Y entonces festejamos una fecha que nos da visibilidad, el 21 de agosto, el primer día de Las Futbolistas. Fuimos muchas, las jugadoras de antes, las de ahora, las profesionales y las amateurs, las que aportaron desde afuera de la cancha su granito de arena para que el fútbol femenino se difunda, se potencie. Lo celebramos con música, con cantos, nos escuchamos los relatos, nos miramos las caras, vimos las fotos que cuentan la historia, una parte, la que se pudo retratar. Y nos comprometimos a seguir andando.
Porque no hay nada más feminista que reconstruir nuestros protagonismos en una historia que siempre trata de invisibilizarnos, nada más feminista que nombrarnos, escribirnos nosotras mismas y seguir transformando.

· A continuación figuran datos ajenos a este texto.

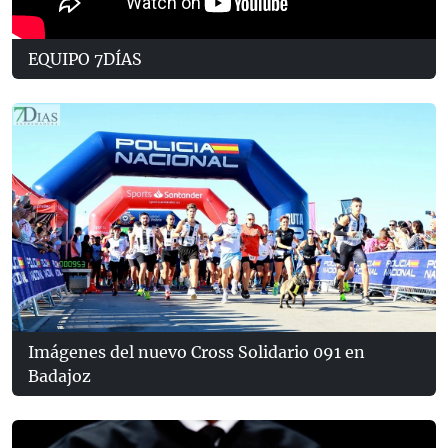
EQUIPO 7DÍAS
Imágenes del nuevo Cross Solidario 091 en
Badajoz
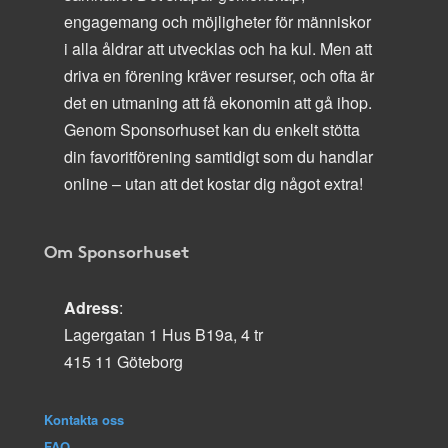
engagemang och möjligheter för människor
i alla åldrar att utvecklas och ha kul. Men att
driva en förening kräver resurser, och ofta är
det en utmaning att få ekonomin att gå ihop.
Genom Sponsorhuset kan du enkelt stötta
din favoritförening samtidigt som du handlar
online – utan att det kostar dig något extra!
Om Sponsorhuset
Adress
:
Lagergatan 1 Hus B19a, 4 tr
415 11 Göteborg
Kontakta oss
FAQ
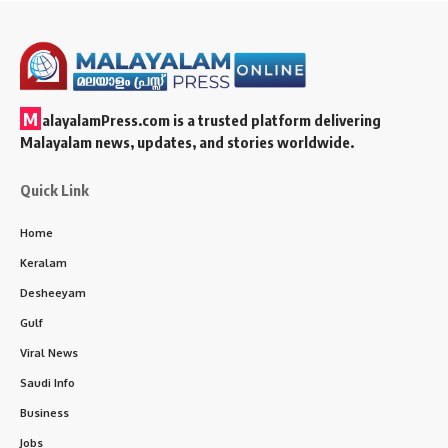
M
alayalamPress.com
is a trusted platform delivering
Malayalam news, updates, and stories worldwide.
Quick Link
Home
Keralam
Desheeyam
Gulf
Viral News
Saudi Info
Business
Jobs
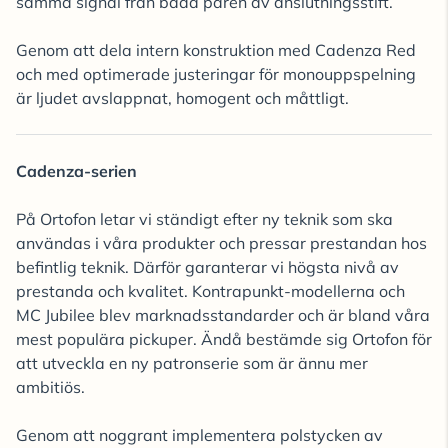
samma signal från båda paren av anslutningsstift.
Genom att dela intern konstruktion med Cadenza Red
och med optimerade justeringar för monouppspelning
är ljudet avslappnat, homogent och måttligt.
Cadenza-serien
På Ortofon letar vi ständigt efter ny teknik som ska
användas i våra produkter och pressar prestandan hos
befintlig teknik. Därför garanterar vi högsta nivå av
prestanda och kvalitet. Kontrapunkt-modellerna och
MC Jubilee blev marknadsstandarder och är bland våra
mest populära pickuper. Ändå bestämde sig Ortofon för
att utveckla en ny patronserie som är ännu mer
ambitiös.
Genom att noggrant implementera polstycken av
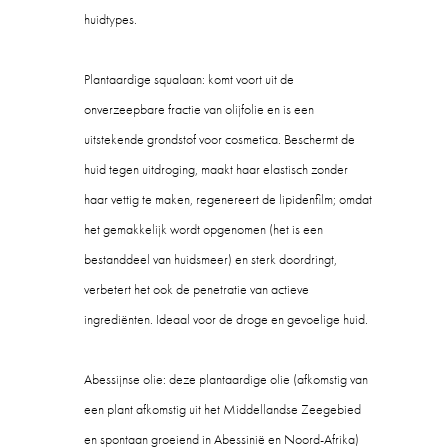
huidtypes.
Plantaardige squalaan: komt voort uit de
onverzeepbare fractie van olijfolie en is een
uitstekende grondstof voor cosmetica. Beschermt de
huid tegen uitdroging, maakt haar elastisch zonder
haar vettig te maken, regenereert de lipidenfilm; omdat
het gemakkelijk wordt opgenomen (het is een
bestanddeel van huidsmeer) en sterk doordringt,
verbetert het ook de penetratie van actieve
ingrediënten. Ideaal voor de droge en gevoelige huid.
Abessijnse olie: deze plantaardige olie (afkomstig van
een plant afkomstig uit het Middellandse Zeegebied
en spontaan groeiend in Abessinië en Noord-Afrika)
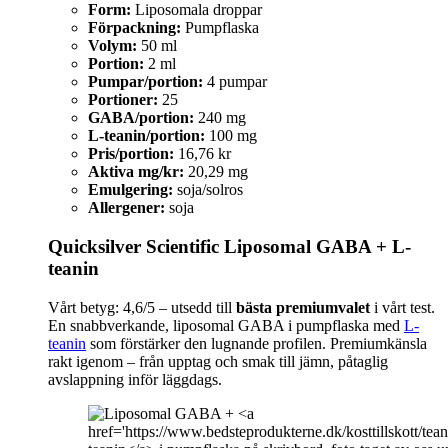
Form:
Liposomala droppar
Förpackning:
Pumpflaska
Volym:
50 ml
Portion:
2 ml
Pumpar/portion:
4 pumpar
Portioner:
25
GABA/portion:
240 mg
L-teanin/portion:
100 mg
Pris/portion:
16,76 kr
Aktiva mg/kr:
20,29 mg
Emulgering:
soja/solros
Allergener:
soja
Quicksilver Scientific Liposomal GABA + L-
teanin
Vårt betyg: 4,6/5 – utsedd till
bästa premiumvalet
i vårt test.
En snabbverkande, liposomal GABA i pumpflaska med
L-
teanin
som förstärker den lugnande profilen. Premiumkänsla
rakt igenom – från upptag och smak till jämn, påtaglig
avslappning inför läggdags.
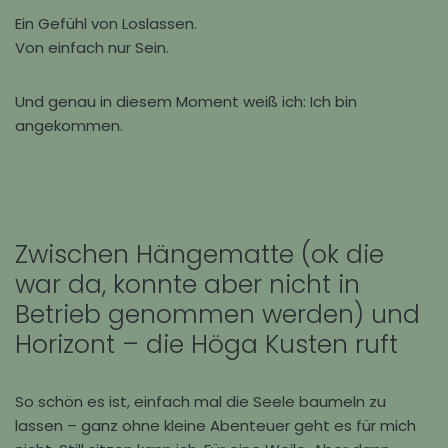
Ein Gefühl von Loslassen.
Von einfach nur Sein.
Und genau in diesem Moment weiß ich: Ich bin
angekommen.
Zwischen Hängematte (ok die
war da, konnte aber nicht in
Betrieb genommen werden) und
Horizont – die Höga Kusten ruft
So schön es ist, einfach mal die Seele baumeln zu
lassen – ganz ohne kleine Abenteuer geht es für mich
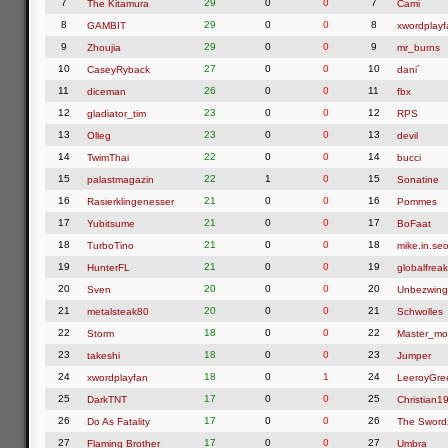
7
29
0
0
7
The Kitamura
Cami
8
29
0
0
8
GAMBIT
xwordplayf
9
29
0
0
9
Zhoujia
mr_burns
10
27
0
0
10
CaseyRyback
dani´
11
26
0
0
11
diceman
fbx
12
23
0
0
12
gladiator_tim
RPS
13
23
0
0
13
Olleg
devil
14
22
0
0
14
TwimThai
bucci
15
22
1
0
15
palastmagazin
Sonatine
16
21
0
0
16
Rasierklingenesser
Pommes
17
21
0
0
17
Yubitsume
BoFaat
18
21
0
0
18
TurboTino
mike.in.seo
19
21
0
0
19
HunterFL
globalfreak
20
20
0
0
20
Sven
Unbezwing
21
20
0
0
21
metalsteak80
Schwolles
22
18
0
0
22
Storm
Master_mo
23
18
0
0
23
takeshi
Jumper
24
18
0
1
24
xwordplayfan
LeeroyGre
25
17
0
0
25
DarkTNT
Christian1
26
17
0
0
26
Do As Fatality
The Swor
27
17
0
0
27
Flaming Brother
Umbra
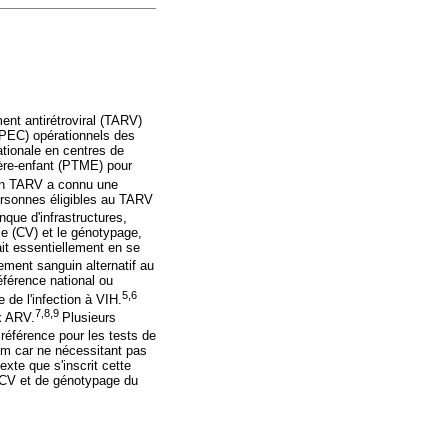
ent antirétroviral (TARV)
(PEC) opérationnels des
ationale en centres de
mère-enfant (PTME) pour
en TARV a connu une
rsonnes éligibles au TARV
nque d'infrastructures,
le (CV) et le génotypage,
it essentiellement en se
ement sanguin alternatif au
référence national ou
5,6
 de l'infection à VIH.
7,8,9
x ARV.
Plusieurs
e référence pour les tests de
rum car ne nécessitant pas
exte que s'inscrit cette
de CV et de génotypage du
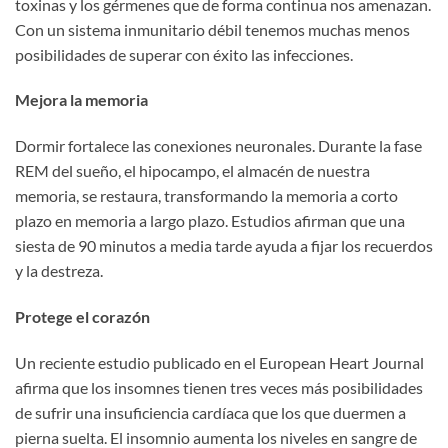
toxinas y los gérmenes que de forma continua nos amenazan.
Con un sistema inmunitario débil tenemos muchas menos
posibilidades de superar con éxito las infecciones.
Mejora la memoria
Dormir fortalece las conexiones neuronales. Durante la fase
REM del sueño, el hipocampo, el almacén de nuestra
memoria, se restaura, transformando la memoria a corto
plazo en memoria a largo plazo. Estudios afirman que una
siesta de 90 minutos a media tarde ayuda a fijar los recuerdos
y la destreza.
Protege el corazón
Un reciente estudio publicado en el European Heart Journal
afirma que los insomnes tienen tres veces más posibilidades
de sufrir una insuficiencia cardíaca que los que duermen a
pierna suelta. El insomnio aumenta los niveles en sangre de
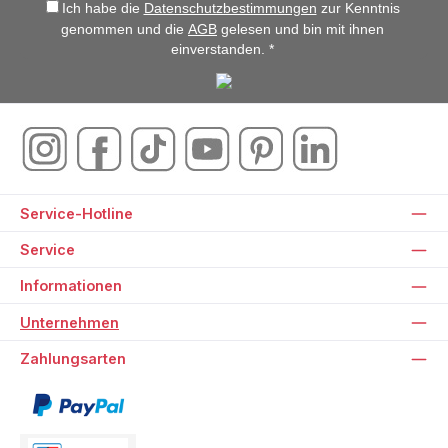
Ich habe die
Datenschutzbestimmungen
zur Kenntnis
genommen und die
AGB
gelesen und bin mit ihnen
einverstanden. *
Service-Hotline
Service
Informationen
Unternehmen
Zahlungsarten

Por eso estas líneas, un aporte desde la propia mirada, de cómo el feminismo me fue atravesando, se fue construyendo en mi, se construye en nosotras, con nosotras, entre nosotras. Una invitación a pensar nuestras cotidianeidades sabiendo que nos estamos haciendo, reconociendo y reinventando para seguir escribiendo, para seguir exigiendo, para seguir transformando.
Para que nuestra historia no la escriban quienes levantan carteles que defienden gobiernos para pocos. Que nuestras consignas sigan siendo de libertad, de justicia, de feminismos trans y travas, feminismos populares, feminismos de todes y para todes.